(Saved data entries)
:::::
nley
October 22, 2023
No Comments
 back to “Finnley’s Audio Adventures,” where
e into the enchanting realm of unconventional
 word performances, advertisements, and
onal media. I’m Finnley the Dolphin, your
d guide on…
:::::
Task statement:
Using the records above, report how many lines include "Finnley", with no words around the number.

Expected output:
2